Start of SOURCE DATA

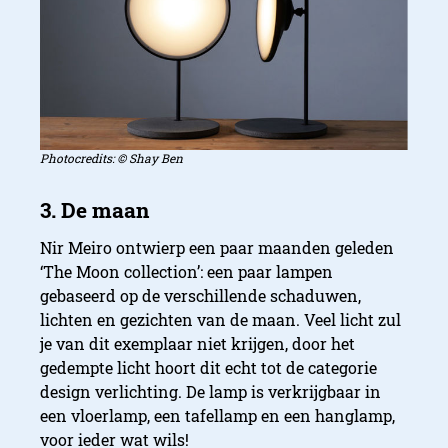
Photocredits: © Shay Ben
Nir Meiro ontwierp een paar maanden geleden
‘The Moon collection’: een paar lampen
gebaseerd op de verschillende schaduwen,
lichten en gezichten van de maan. Veel licht zul
je van dit exemplaar niet krijgen, door het
gedempte licht hoort dit echt tot de categorie
design verlichting. De lamp is verkrijgbaar in
een vloerlamp, een tafellamp en een hanglamp,
voor ieder wat wils!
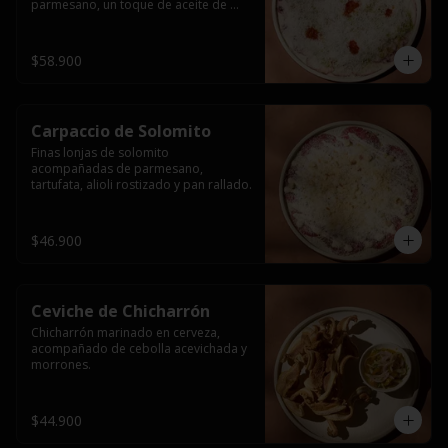
parmesano, un toque de aceite de 
pimentón y perejil fresco. Terminado 
con crujiente pan rallado.
$58.900
Carpaccio de Solomito
Finas lonjas de solomito 
acompañadas de parmesano, 
tartufata, alioli rostizado y pan rallado.
$46.900
Ceviche de Chicharrón
Chicharrón marinado en cerveza, 
acompañado de cebolla acevichada y 
morrones.
$44.900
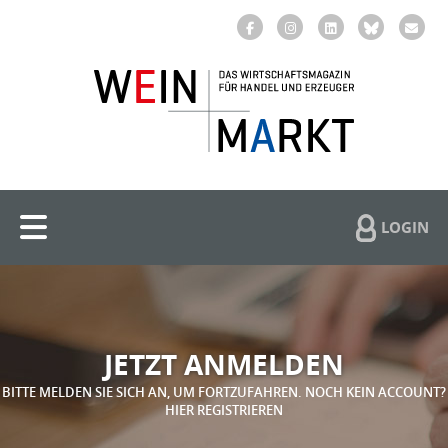
LOGIN
JETZT ANMELDEN
BITTE MELDEN SIE SICH AN, UM FORTZUFAHREN. NOCH KEIN ACCOUNT?
HIER REGISTRIEREN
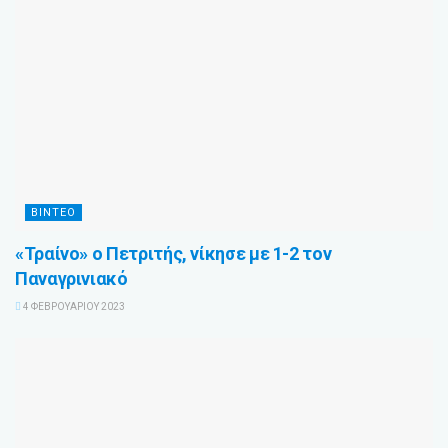
ΒΊΝΤΕΟ
«Τραίνο» ο Πετριτής, νίκησε με 1-2 τον
Παναγρινιακό
4 ΦΕΒΡΟΥΑΡΊΟΥ 2023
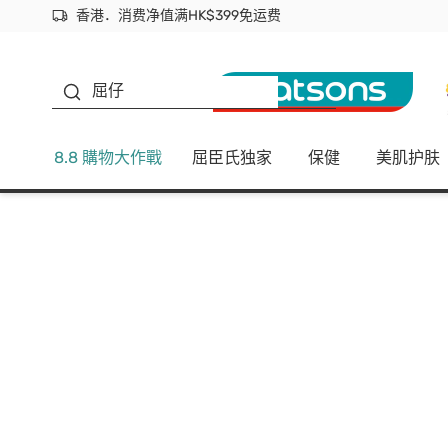
香港．消费净值满HK$399免运费
立即成为易赏钱会员尽享独家优惠
首次APP下单买满$450 输入 NEWAPP 即减$50
生蠔BB
屈仔
8.8 購物大作戰
屈臣氏独家
保健
美肌护肤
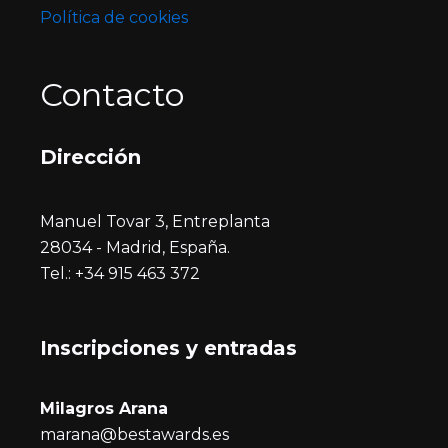
Política de cookies
Contacto
Dirección
Manuel Tovar 3, Entreplanta
28034 - Madrid, España.
Tel.: +34 915 463 372
Inscripciones y entrada
s
Milagros Arana
marana@bestawards.es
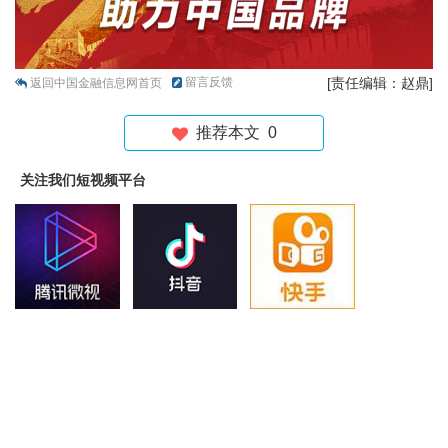
留言反馈
[责任编辑：赵鼎]
返回中国金融信息网首页
推荐本文
0
关注我们短视频平台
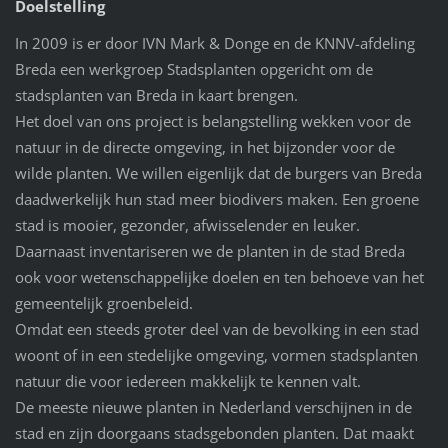
Doelstelling
In 2009 is er door IVN Mark & Donge en de KNNV-afdeling
Breda een werkgroep Stadsplanten opgericht om de
stadsplanten van Breda in kaart brengen.
Het doel van ons project is belangstelling wekken voor de
natuur in de directe omgeving, in het bijzonder voor de
wilde planten. We willen eigenlijk dat de burgers van Breda
daadwerkelijk hun stad meer biodivers maken. Een groene
stad is mooier, gezonder, afwisselender en leuker.
Daarnaast inventariseren we de planten in de stad Breda
ook voor wetenschappelijke doelen en ten behoeve van het
gemeentelijk groenbeleid.
Omdat een steeds groter deel van de bevolking in een stad
woont of in een stedelijke omgeving, vormen stadsplanten
natuur die voor iedereen makkelijk te kennen valt.
De meeste nieuwe planten in Nederland verschijnen in de
stad en zijn doorgaans stadsgebonden planten. Dat maakt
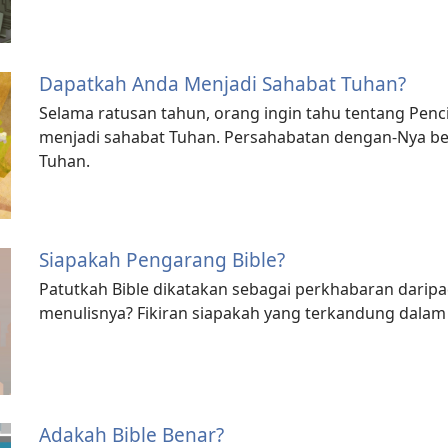
Dapatkah Anda Menjadi Sahabat Tuhan?
Selama ratusan tahun, orang ingin tahu tentang Penci
menjadi sahabat Tuhan. Persahabatan dengan-Nya b
Tuhan.
Siapakah Pengarang Bible?
Patutkah Bible dikatakan sebagai perkhabaran dari
menulisnya? Fikiran siapakah yang terkandung dalam 
Adakah Bible Benar?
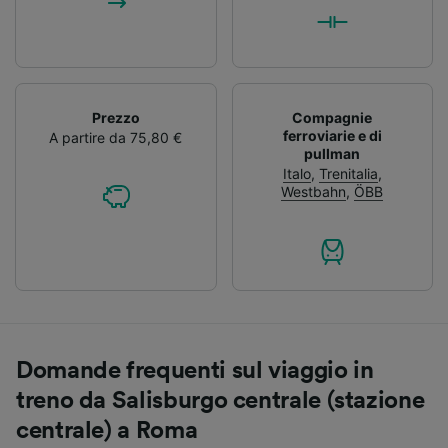
Prezzo
Compagnie
ferroviarie e di
A partire da 75,80 €
pullman
Italo
,
Trenitalia
,
Westbahn
,
ÖBB
Domande frequenti sul viaggio in
treno da Salisburgo centrale (stazione
centrale) a Roma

End of SOURCE DATA

The answer must be the full listing, exact in every line, with the pictures removed.

## [ANSWER TO THIS PROBLEM]
Photocredits: © Shay Ben
Nir Meiro ontwierp een paar maanden geleden
‘The Moon collection’: een paar lampen
gebaseerd op de verschillende schaduwen,
lichten en gezichten van de maan. Veel licht zul
je van dit exemplaar niet krijgen, door het
gedempte licht hoort dit echt tot de categorie
design verlichting. De lamp is verkrijgbaar in
een vloerlamp, een tafellamp en een hanglamp,
voor ieder wat wils!
parmesano, un toque de aceite de 
pimentón y perejil fresco. Terminado 
con crujiente pan rallado.
$58.900
Carpaccio de Solomito
Finas lonjas de solomito 
acompañadas de parmesano, 
tartufata, alioli rostizado y pan rallado.
$46.900
Ceviche de Chicharrón
Chicharrón marinado en cerveza, 
acompañado de cebolla acevichada y 
morrones.
$44.900
LOGIN
JETZT ANMELDEN
BITTE MELDEN SIE SICH AN, UM FORTZUFAHREN. NOCH KEIN ACCOUNT?
HIER REGISTRIEREN
ΒΊΝΤΕΟ
«Τραίνο» ο Πετριτής, νίκησε με 1-2 τον
Παναγρινιακό
4 ΦΕΒΡΟΥΑΡΊΟΥ 2023
香港．消费净值满HK$399免运费
立即成为易赏钱会员尽享独家优惠
首次APP下单买满$450 输入 NEWAPP 即减$50
生蠔BB
屈仔
8.8 購物大作戰
屈臣氏独家
保健
美肌护肤
Política de cookies
Contacto
Dirección
Manuel Tovar 3, Entreplanta
28034 - Madrid, España.
Tel.: +34 915 463 372
Inscripciones y entrada
s
Milagros Arana
marana@bestawards.es
留言反馈
[责任编辑：赵鼎]
返回中国金融信息网首页
推荐本文
0
关注我们短视频平台
Doelstelling
In 2009 is er door IVN Mark & Donge en de KNNV-afdeling
Breda een werkgroep Stadsplanten opgericht om de
stadsplanten van Breda in kaart brengen.
Het doel van ons project is belangstelling wekken voor de
natuur in de directe omgeving, in het bijzonder voor de
wilde planten. We willen eigenlijk dat de burgers van Breda
daadwerkelijk hun stad meer biodivers maken. Een groene
stad is mooier, gezonder, afwisselender en leuker.
Daarnaast inventariseren we de planten in de stad Breda
ook voor wetenschappelijke doelen en ten behoeve van het
gemeentelijk groenbeleid.
Omdat een steeds groter deel van de bevolking in een stad
woont of in een stedelijke omgeving, vormen stadsplanten
natuur die voor iedereen makkelijk te kennen valt.
De meeste nieuwe planten in Nederland verschijnen in de
stad en zijn doorgaans stadsgebonden planten. Dat maakt
Dapatkah Anda Menjadi Sahabat Tuhan?
Selama ratusan tahun, orang ingin tahu tentang Penci
menjadi sahabat Tuhan. Persahabatan dengan-Nya b
Tuhan.
Siapakah Pengarang Bible?
Patutkah Bible dikatakan sebagai perkhabaran dari
menulisnya? Fikiran siapakah yang terkandung dalam 
Adakah Bible Benar?
Prezzo
Compagnie
ferroviarie e di
A partire da 75,80 €
pullman
Italo
,
Trenitalia
,
Westbahn
,
ÖBB
Domande frequenti sul viaggio in
treno da Salisburgo centrale (stazione
centrale) a Roma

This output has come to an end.